■ **SUPPLIED PASSAGE**
━━━━
That is the code for the EnglishListing class. The Carrajina side looks similar. There were some challenges in that ‘ch’ and ‘dj’ could not be listed under ‘c’ and ‘d’. I’ll talk about that later.

<?php

class CarrajinaListing {

public function getList($mysqli, $letter) {
   //extra letters ch, dj, ñ, rr
   $like = $letter . '%';  //% is the SQL wildcard character
   $like2 = ucfirst($letter) . '%'; 

   //BINARY means that MySQL doesn't ignore accented characters,
   //n-tilde, and the like. it also doesn't ignore capitalization
   //without the BINARY keyword, accents and capitalization are
   //ignored.
   $query = "SELECT carrajina_entryID FROM carrajina_entry ";

   switch ($letter) {
      case 'c':
         $query .= "WHERE (carrajina_term LIKE BINARY ?
                    OR carrajina_term LIKE BINARY ?) AND
                    (carrajina_term NOT LIKE 'ch%') ";
      break;
      case 'd':
         $query .= "WHERE (carrajina_term LIKE BINARY ?
                    OR carrajina_term LIKE BINARY ?) AND
                    (carrajina_term NOT LIKE 'dj%' ) ";
      break;
      default:
         $query .= "WHERE carrajina_term LIKE BINARY ?
━━━━
■ **DIRECTIONS**
From the Carrajina listing passage, pull out the stretch from "That is the" through "about that later." word for word.

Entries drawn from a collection
━━━━
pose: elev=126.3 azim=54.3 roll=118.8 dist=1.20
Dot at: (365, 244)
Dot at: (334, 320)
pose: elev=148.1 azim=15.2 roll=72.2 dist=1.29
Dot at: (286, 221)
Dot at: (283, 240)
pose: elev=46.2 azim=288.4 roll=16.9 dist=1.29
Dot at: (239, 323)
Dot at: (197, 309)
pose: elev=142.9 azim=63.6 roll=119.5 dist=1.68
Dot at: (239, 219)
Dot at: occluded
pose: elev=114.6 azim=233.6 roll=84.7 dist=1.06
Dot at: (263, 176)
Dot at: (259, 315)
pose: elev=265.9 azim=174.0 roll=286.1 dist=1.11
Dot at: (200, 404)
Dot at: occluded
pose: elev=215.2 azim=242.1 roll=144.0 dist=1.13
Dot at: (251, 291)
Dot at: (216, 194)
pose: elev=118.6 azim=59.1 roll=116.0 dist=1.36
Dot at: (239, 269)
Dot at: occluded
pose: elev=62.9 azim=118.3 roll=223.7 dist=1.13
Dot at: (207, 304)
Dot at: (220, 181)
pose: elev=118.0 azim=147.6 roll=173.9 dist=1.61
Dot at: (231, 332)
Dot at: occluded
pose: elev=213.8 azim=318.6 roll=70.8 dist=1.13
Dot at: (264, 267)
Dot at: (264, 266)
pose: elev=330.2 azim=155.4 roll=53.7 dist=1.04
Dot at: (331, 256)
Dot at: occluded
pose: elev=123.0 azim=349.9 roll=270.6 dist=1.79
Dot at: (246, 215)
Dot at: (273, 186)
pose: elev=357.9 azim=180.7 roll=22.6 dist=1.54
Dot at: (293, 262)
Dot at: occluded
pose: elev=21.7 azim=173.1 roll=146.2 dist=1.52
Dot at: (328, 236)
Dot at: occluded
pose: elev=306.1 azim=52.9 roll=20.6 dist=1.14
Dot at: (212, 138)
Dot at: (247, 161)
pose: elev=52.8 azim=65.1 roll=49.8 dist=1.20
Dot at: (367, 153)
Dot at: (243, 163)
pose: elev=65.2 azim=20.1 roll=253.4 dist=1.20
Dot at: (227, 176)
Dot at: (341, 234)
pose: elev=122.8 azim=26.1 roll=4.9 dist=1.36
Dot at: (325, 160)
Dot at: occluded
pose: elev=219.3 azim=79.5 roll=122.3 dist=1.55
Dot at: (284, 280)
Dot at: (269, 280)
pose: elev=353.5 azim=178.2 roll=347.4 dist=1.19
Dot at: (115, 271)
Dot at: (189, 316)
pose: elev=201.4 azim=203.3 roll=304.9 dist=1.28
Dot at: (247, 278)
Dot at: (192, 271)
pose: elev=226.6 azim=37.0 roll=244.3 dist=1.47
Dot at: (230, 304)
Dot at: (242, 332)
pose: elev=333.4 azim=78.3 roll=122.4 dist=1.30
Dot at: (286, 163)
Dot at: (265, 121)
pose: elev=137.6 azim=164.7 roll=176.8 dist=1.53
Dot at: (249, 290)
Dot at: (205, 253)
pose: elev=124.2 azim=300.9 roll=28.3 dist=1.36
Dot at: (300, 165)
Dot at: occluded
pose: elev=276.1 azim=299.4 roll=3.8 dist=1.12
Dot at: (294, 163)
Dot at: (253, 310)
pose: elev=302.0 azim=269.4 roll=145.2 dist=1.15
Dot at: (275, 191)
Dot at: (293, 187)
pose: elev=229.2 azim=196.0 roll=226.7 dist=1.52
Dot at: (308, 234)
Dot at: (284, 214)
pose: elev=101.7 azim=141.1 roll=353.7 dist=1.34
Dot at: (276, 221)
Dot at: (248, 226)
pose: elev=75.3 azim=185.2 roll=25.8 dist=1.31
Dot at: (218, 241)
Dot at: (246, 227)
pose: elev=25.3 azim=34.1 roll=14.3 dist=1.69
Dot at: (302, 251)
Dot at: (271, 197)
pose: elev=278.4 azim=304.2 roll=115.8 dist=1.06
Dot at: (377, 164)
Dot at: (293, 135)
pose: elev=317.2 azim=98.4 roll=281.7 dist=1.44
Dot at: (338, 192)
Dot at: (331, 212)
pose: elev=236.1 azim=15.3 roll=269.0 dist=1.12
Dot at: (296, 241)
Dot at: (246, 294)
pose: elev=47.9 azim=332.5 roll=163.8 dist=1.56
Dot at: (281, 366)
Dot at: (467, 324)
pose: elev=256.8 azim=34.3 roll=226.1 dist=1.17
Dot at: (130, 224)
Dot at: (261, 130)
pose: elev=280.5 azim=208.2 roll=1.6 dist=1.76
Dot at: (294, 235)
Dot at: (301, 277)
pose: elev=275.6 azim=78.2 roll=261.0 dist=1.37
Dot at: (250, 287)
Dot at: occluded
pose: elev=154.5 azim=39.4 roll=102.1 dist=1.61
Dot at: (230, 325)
━━━━
■ **COMPLETE OUTPUT**
That is the code for the EnglishListing class. The Carrajina side looks similar. There were some challenges in that ‘ch’ and ‘dj’ could not be listed under ‘c’ and ‘d’. I’ll talk about that later.